The 305 S. Congress Ave. planned unit development, or PUD, is home to the Austin American-Statesman building, a portion of the Ann and Roy Butler Hike and Bike Trail, and an unofficial viewing area for nightly bat flights from the Congress Avenue bridge. The redevelopment of the property appraised at more than $74 million has been in the works for years, and plans now center on bringing more than 3.6 million square feet of residential, hotel, office, retail and restaurant space to the lakeshore.
A Dec. 14 decision by the Austin Planning Commission pushed its formal vote on the PUD update to late January, when the body could approve the project outline and send it to City Council for consideration.
Under the proposal from Endeavor Real Estate Group, the old newspaper campus and waterfront trail would be razed and replaced with multiple high-rises, bike and pedestrian pathways, parkland and recreational features. An eastern extension of Barton Springs Road and a link to a future Project Connect transit station are also included in the proposed project scope.
"Right now there’s no parkland out there, there’s no roads. And what this plan proposes is parks, roads, transit, open space, housing and trails," said Richard Suttle, an attorney representing the development team.
As laid out in the updated PUD plan, the new campus would feature towers ranging in height from 150 feet on the property's eastern edge to more than 500 feet off South Congress. That new skyline would be made up of two office buildings surrounded by residential towers with a lakefront view, one including a hotel.
By use, the proposal is broken up into 1.65 million square feet of residential space, 1.5 million square feet of office space, a 220,000-square-foot hotel and 150,000 square feet of mixed commercial space.
Per the city's local district plan of 2016, 4% of housing units would be dedicated as affordable. Plans call for that to be broken up into two pieces; 4% of rental units would be listed at an affordable rate, while the developer would pay fees in place of providing 4% of affordable ownership spaces.
The high-rise towers are envisioned with ground-floor stores or restaurants and walkable spaces between the buildings, adjacent streets and the waterfront trail. And almost all, 95%, of the property's new parking would be placed underground. Jerry Rusthoven, assistant director of the city housing department, cited the lack of above-ground parking as "a very huge get" from the city's PUD negotiations.

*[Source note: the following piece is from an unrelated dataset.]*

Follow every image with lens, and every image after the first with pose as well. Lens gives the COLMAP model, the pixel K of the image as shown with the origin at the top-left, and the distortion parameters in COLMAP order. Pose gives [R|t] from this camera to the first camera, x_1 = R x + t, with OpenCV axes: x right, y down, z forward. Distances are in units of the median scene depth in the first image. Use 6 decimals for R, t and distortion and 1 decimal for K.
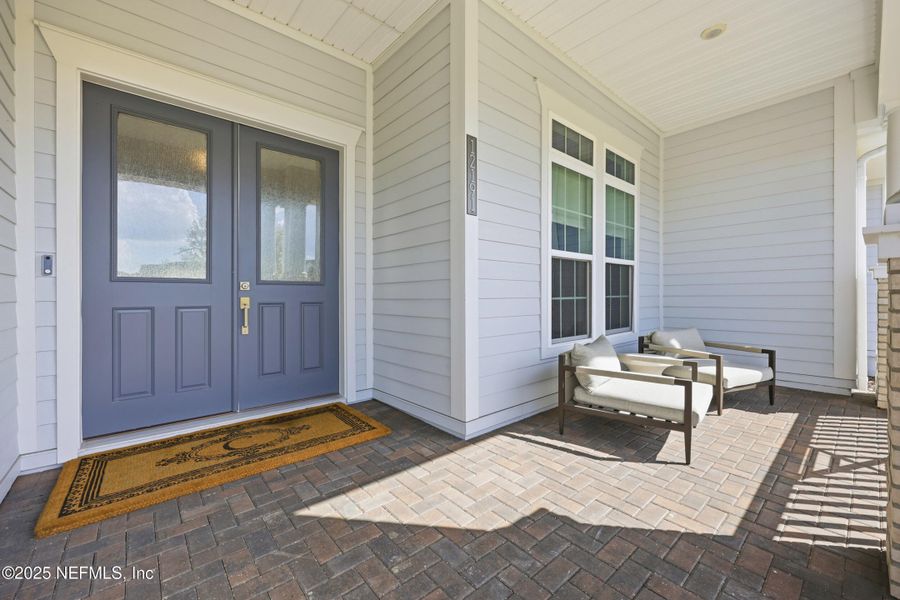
lens RADIAL K [[364.9, 0, 447.1], [0, 364.9, 296.5], [0, 0, 1]] dist [-0.000248, 0.000186]
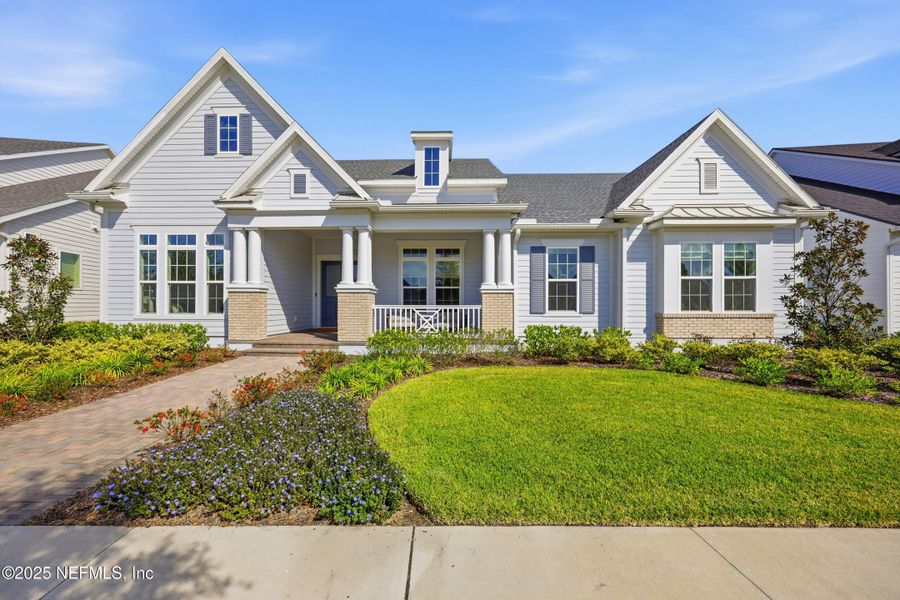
lens RADIAL K [[369.2, 0, 452.9], [0, 369.2, 303.4], [0, 0, 1]] dist [-0.003371, 0.002921]
pose [[0.730011, 0.002404, -0.683431, 3.581556], [-0.005362, 0.999983, -0.002210, 0.047115], [0.683414, 0.005278, 0.730012, -1.437941]]
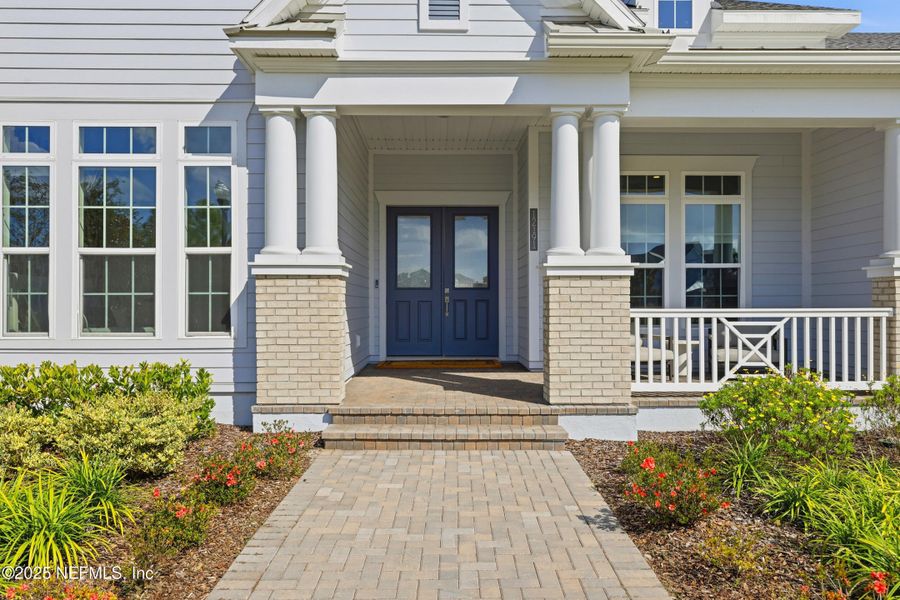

On the environmental front, the project team highlighted the dedication of new waterfront parkland as a key improvement.
While the property now includes a portion of the hike and bike trail and the bat viewing area frequented by downtown visitors, Suttle noted both are located private land and only accessible because the owner allows it. The PUD's redevelopment would dedicate more than one-third of the PUD's shoreline as city parkland, including a restored stretch of the trail, a boardwalk over Lady Bird Lake, and a pier and observation area accessible from South Congress—all of which would remain open to the public.
“They would be making improvements, building what’s been called the Great Steps, which would lead to the Great Lawn, which I guess would let people see the great bats," Rusthoven said.
Planning moves ahead
Planning commissioners, development team representatives and city staff spent several hours Dec. 14 parsing through the extensive PUD outline, although a final decision was pushed to next year.
The PUD plan in recent months made its way through various city reviews, and a portion of the December planning session saw commissioners focus on the remaining concerns from other boards and staff. Topics covered included the development's place in the South Central Waterfront district plan, mobility through the area, affordable housing and environmental effects.
Altogether, Rusthoven noted that while the plan would bring Austin a smaller number of improvements than might typically be traded off in the PUD process, the scope of the site and those benefits are expected to be more substantial.
“Sometimes, the list of things that are superior in a PUD, we may have a very long list of small things. And sometimes, as in this case, we have a shorter list of superior items, but I think that they are large in terms of importance and large in terms of dollar value," he said.
Commissioners wrapped up their December meeting with several lingering questions and concerns related to the project's community benefits as well as the local traffic and environment. The vote that could send the PUD plan along to council was postponed until Jan. 25, and commissioners also established a small working group to more closely examine final details before that date.
“This is [a] once-in-a-generation, once-in-a-lifetime opportunity to develop this piece of property, ... and so we need to get it right. And I know the developer wants to get it right, and I appreciate the very lengthy, multiyear process," Commissioner Grayson Cox said. "I feel like this is almost there but not quite. It needs to sit in the oven just a little bit longer."